What is the proper way to integrate a vector?

[pc2-brazil]

Good morning,

I was reading a derivation of equations of the two-body problem and I found the following statement:
$$\mu \frac{d}{dt}\left (\frac{\vec{r}}{r}\right ) = \frac{\mu}{r} \vec{v} - \frac{\mu \dot{r} }{r^2} \vec{r}$$
Where μ is a constant. (If you're interested on where this came from, see page 19 http://books.google.com.br/books?id...resnum=3&ved=0CCUQ6AEwAg#v=onepage&q&f=false").
Calculating this derivative is easy, using the quotient rule. Anyway, I am trying to verify the inverse, that is, calculating the integral of the right member of the equation.
But my integration knowledge is very limited. I've tried using integration by parts, but I got stuck.
Could anyone give an idea on how I should proceed, or what technique I should use?

Thank you in advance.

RECORDS SHOWN:
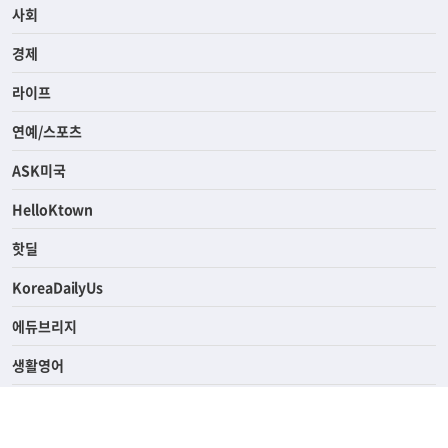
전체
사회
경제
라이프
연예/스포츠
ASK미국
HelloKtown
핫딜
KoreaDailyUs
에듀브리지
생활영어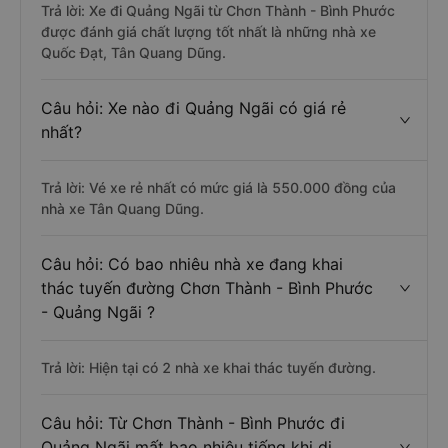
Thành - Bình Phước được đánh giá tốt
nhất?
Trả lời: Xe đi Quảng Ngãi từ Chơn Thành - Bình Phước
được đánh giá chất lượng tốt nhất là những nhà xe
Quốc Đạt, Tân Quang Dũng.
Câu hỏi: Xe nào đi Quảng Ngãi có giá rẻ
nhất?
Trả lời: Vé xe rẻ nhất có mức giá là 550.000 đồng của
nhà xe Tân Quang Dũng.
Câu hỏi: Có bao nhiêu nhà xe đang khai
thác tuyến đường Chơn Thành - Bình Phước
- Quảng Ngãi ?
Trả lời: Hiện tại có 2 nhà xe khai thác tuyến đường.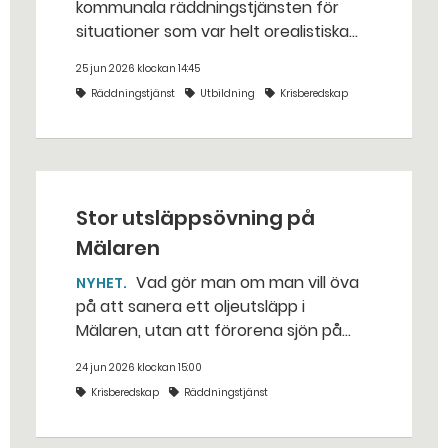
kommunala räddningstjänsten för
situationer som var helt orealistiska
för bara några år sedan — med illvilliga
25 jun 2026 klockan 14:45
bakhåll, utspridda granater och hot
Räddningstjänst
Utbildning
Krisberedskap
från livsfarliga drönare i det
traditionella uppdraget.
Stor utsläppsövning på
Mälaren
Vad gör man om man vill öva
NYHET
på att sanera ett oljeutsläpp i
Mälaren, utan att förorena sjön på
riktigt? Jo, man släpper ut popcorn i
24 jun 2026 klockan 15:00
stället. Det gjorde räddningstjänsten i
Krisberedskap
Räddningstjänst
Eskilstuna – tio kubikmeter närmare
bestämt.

--

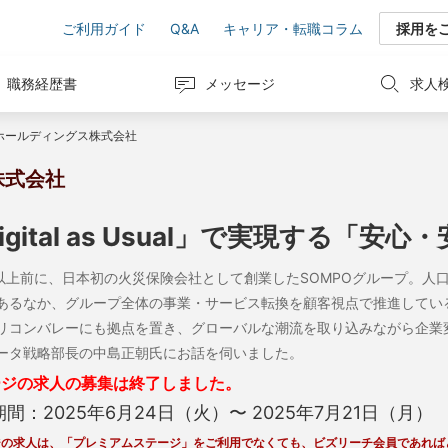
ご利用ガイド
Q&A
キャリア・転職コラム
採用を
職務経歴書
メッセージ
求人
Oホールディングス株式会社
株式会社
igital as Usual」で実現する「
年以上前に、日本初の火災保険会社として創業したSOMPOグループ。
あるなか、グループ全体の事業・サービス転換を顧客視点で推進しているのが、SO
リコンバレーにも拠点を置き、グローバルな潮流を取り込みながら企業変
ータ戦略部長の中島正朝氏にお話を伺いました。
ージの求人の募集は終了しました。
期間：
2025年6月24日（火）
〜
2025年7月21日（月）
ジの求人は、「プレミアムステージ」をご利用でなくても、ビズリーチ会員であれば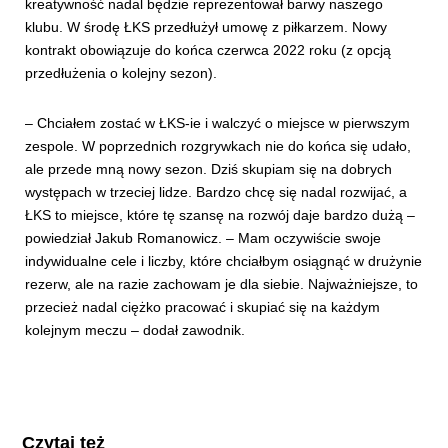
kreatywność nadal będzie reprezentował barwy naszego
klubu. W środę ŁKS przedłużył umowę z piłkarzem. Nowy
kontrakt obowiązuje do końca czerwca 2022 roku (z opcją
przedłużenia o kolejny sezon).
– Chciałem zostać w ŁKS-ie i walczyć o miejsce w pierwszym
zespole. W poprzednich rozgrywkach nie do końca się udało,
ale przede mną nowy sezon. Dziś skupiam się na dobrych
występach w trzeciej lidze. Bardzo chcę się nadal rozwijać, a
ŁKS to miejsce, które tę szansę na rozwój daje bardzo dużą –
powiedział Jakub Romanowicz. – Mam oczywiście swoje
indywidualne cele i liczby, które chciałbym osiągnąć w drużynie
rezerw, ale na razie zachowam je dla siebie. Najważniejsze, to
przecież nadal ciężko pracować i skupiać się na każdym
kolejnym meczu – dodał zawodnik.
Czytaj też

==

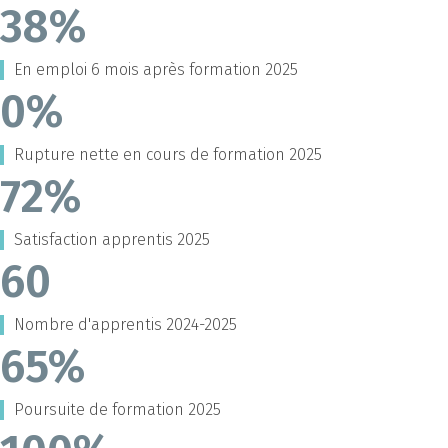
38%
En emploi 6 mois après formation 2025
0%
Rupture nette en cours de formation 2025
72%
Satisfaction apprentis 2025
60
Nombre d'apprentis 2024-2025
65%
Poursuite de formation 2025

SET OF TASKS:
A. Reproduce the part of the forum post about integrating a vector starting with "I was reading" and going on through "you in advance.".
B. Carry on the forum post about integrating a vector from its last sentence.
The entries are separate material and have no connection to the forum post about integrating a vector.

PER-TASK ANSWERS:
A.
I was reading a derivation of equations of the two-body problem and I found the following statement:
$$\mu \frac{d}{dt}\left (\frac{\vec{r}}{r}\right ) = \frac{\mu}{r} \vec{v} - \frac{\mu \dot{r} }{r^2} \vec{r}$$
Where μ is a constant. (If you're interested on where this came from, see page 19 http://books.google.com.br/books?id...resnum=3&ved=0CCUQ6AEwAg#v=onepage&q&f=false").
Calculating this derivative is easy, using the quotient rule. Anyway, I am trying to verify the inverse, that is, calculating the integral of the right member of the equation.
But my integration knowledge is very limited. I've tried using integration by parts, but I got stuck.
Could anyone give an idea on how I should proceed, or what technique I should use?

Thank you in advance.

B.
 

[mathman]

Integration by parts should work.

 

[pc2-brazil]

Note: I forgot to inform that $$\vec{v} = \frac{d\vec{r}}{dt}$$. I'm informing this in a reply because I can't edit the main message.

 

[mathman]

When you tried integration by parts where did you get stuck?

 

[pc2-brazil]

Firstly, I did the following:
$$\int \left (\frac{\mu}{r} \vec{v} - \frac{\mu \dot{r} }{r^2} \vec{r}\right ) dt=\mu\int \left (\frac{\vec{v}}{r} - \frac{\dot{r} \vec{r}}{r^2}\right ) dt=\mu \left (\int\frac{\vec{v}}{r}dt - \int\frac{\dot{r} \vec{r}}{r^2}dt\right )$$
(Note that the vectors r and v and their magnitudes are functions of time.)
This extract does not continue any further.